▶ What the task requires:
Look through the records that follow. Copy every line containing the word "jquery".

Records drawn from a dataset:
----
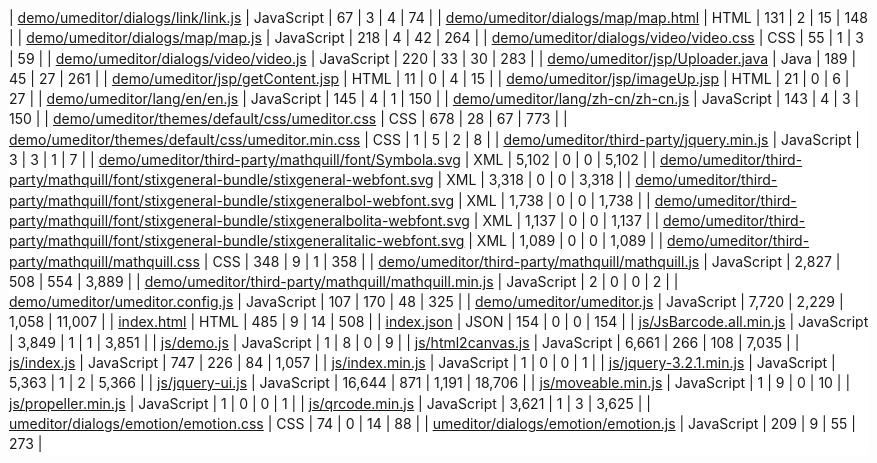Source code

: | [demo/umeditor/dialogs/link/link.js](/demo/umeditor/dialogs/link/link.js) | JavaScript | 67 | 3 | 4 | 74 |
| [demo/umeditor/dialogs/map/map.html](/demo/umeditor/dialogs/map/map.html) | HTML | 131 | 2 | 15 | 148 |
| [demo/umeditor/dialogs/map/map.js](/demo/umeditor/dialogs/map/map.js) | JavaScript | 218 | 4 | 42 | 264 |
| [demo/umeditor/dialogs/video/video.css](/demo/umeditor/dialogs/video/video.css) | CSS | 55 | 1 | 3 | 59 |
| [demo/umeditor/dialogs/video/video.js](/demo/umeditor/dialogs/video/video.js) | JavaScript | 220 | 33 | 30 | 283 |
| [demo/umeditor/jsp/Uploader.java](/demo/umeditor/jsp/Uploader.java) | Java | 189 | 45 | 27 | 261 |
| [demo/umeditor/jsp/getContent.jsp](/demo/umeditor/jsp/getContent.jsp) | HTML | 11 | 0 | 4 | 15 |
| [demo/umeditor/jsp/imageUp.jsp](/demo/umeditor/jsp/imageUp.jsp) | HTML | 21 | 0 | 6 | 27 |
| [demo/umeditor/lang/en/en.js](/demo/umeditor/lang/en/en.js) | JavaScript | 145 | 4 | 1 | 150 |
| [demo/umeditor/lang/zh-cn/zh-cn.js](/demo/umeditor/lang/zh-cn/zh-cn.js) | JavaScript | 143 | 4 | 3 | 150 |
| [demo/umeditor/themes/default/css/umeditor.css](/demo/umeditor/themes/default/css/umeditor.css) | CSS | 678 | 28 | 67 | 773 |
| [demo/umeditor/themes/default/css/umeditor.min.css](/demo/umeditor/themes/default/css/umeditor.min.css) | CSS | 1 | 5 | 2 | 8 |
| [demo/umeditor/third-party/jquery.min.js](/demo/umeditor/third-party/jquery.min.js) | JavaScript | 3 | 3 | 1 | 7 |
| [demo/umeditor/third-party/mathquill/font/Symbola.svg](/demo/umeditor/third-party/mathquill/font/Symbola.svg) | XML | 5,102 | 0 | 0 | 5,102 |
| [demo/umeditor/third-party/mathquill/font/stixgeneral-bundle/stixgeneral-webfont.svg](/demo/umeditor/third-party/mathquill/font/stixgeneral-bundle/stixgeneral-webfont.svg) | XML | 3,318 | 0 | 0 | 3,318 |
| [demo/umeditor/third-party/mathquill/font/stixgeneral-bundle/stixgeneralbol-webfont.svg](/demo/umeditor/third-party/mathquill/font/stixgeneral-bundle/stixgeneralbol-webfont.svg) | XML | 1,738 | 0 | 0 | 1,738 |
| [demo/umeditor/third-party/mathquill/font/stixgeneral-bundle/stixgeneralbolita-webfont.svg](/demo/umeditor/third-party/mathquill/font/stixgeneral-bundle/stixgeneralbolita-webfont.svg) | XML | 1,137 | 0 | 0 | 1,137 |
| [demo/umeditor/third-party/mathquill/font/stixgeneral-bundle/stixgeneralitalic-webfont.svg](/demo/umeditor/third-party/mathquill/font/stixgeneral-bundle/stixgeneralitalic-webfont.svg) | XML | 1,089 | 0 | 0 | 1,089 |
| [demo/umeditor/third-party/mathquill/mathquill.css](/demo/umeditor/third-party/mathquill/mathquill.css) | CSS | 348 | 9 | 1 | 358 |
| [demo/umeditor/third-party/mathquill/mathquill.js](/demo/umeditor/third-party/mathquill/mathquill.js) | JavaScript | 2,827 | 508 | 554 | 3,889 |
| [demo/umeditor/third-party/mathquill/mathquill.min.js](/demo/umeditor/third-party/mathquill/mathquill.min.js) | JavaScript | 2 | 0 | 0 | 2 |
| [demo/umeditor/umeditor.config.js](/demo/umeditor/umeditor.config.js) | JavaScript | 107 | 170 | 48 | 325 |
| [demo/umeditor/umeditor.js](/demo/umeditor/umeditor.js) | JavaScript | 7,720 | 2,229 | 1,058 | 11,007 |
| [index.html](/index.html) | HTML | 485 | 9 | 14 | 508 |
| [index.json](/index.json) | JSON | 154 | 0 | 0 | 154 |
| [js/JsBarcode.all.min.js](/js/JsBarcode.all.min.js) | JavaScript | 3,849 | 1 | 1 | 3,851 |
| [js/demo.js](/js/demo.js) | JavaScript | 1 | 8 | 0 | 9 |
| [js/html2canvas.js](/js/html2canvas.js) | JavaScript | 6,661 | 266 | 108 | 7,035 |
| [js/index.js](/js/index.js) | JavaScript | 747 | 226 | 84 | 1,057 |
| [js/index.min.js](/js/index.min.js) | JavaScript | 1 | 0 | 0 | 1 |
| [js/jquery-3.2.1.min.js](/js/jquery-3.2.1.min.js) | JavaScript | 5,363 | 1 | 2 | 5,366 |
| [js/jquery-ui.js](/js/jquery-ui.js) | JavaScript | 16,644 | 871 | 1,191 | 18,706 |
| [js/moveable.min.js](/js/moveable.min.js) | JavaScript | 1 | 9 | 0 | 10 |
| [js/propeller.min.js](/js/propeller.min.js) | JavaScript | 1 | 0 | 0 | 1 |
| [js/qrcode.min.js](/js/qrcode.min.js) | JavaScript | 3,621 | 1 | 3 | 3,625 |
| [umeditor/dialogs/emotion/emotion.css](/umeditor/dialogs/emotion/emotion.css) | CSS | 74 | 0 | 14 | 88 |
| [umeditor/dialogs/emotion/emotion.js](/umeditor/dialogs/emotion/emotion.js) | JavaScript | 209 | 9 | 55 | 273 |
----
▶ Task output:
| [demo/umeditor/third-party/jquery.min.js](/demo/umeditor/third-party/jquery.min.js) | JavaScript | 3 | 3 | 1 | 7 |
| [js/jquery-3.2.1.min.js](/js/jquery-3.2.1.min.js) | JavaScript | 5,363 | 1 | 2 | 5,366 |
| [js/jquery-ui.js](/js/jquery-ui.js) | JavaScript | 16,644 | 871 | 1,191 | 18,706 |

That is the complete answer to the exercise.